#### [What the task requires]
Print the whole listing again exactly as it stands, leaving out any images.
------ Records to use
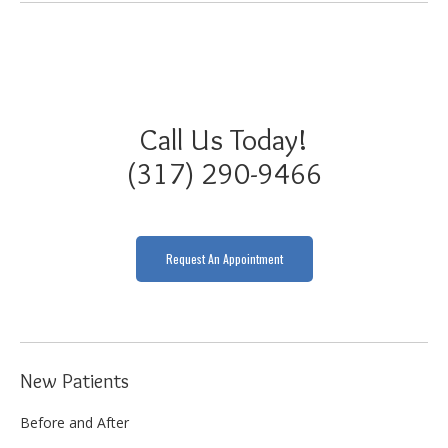
Call Us Today!
(317) 290-9466
Request An Appointment
New Patients
Before and After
------------
#### [Written reply]
Call Us Today!
(317) 290-9466
Request An Appointment
New Patients
Before and After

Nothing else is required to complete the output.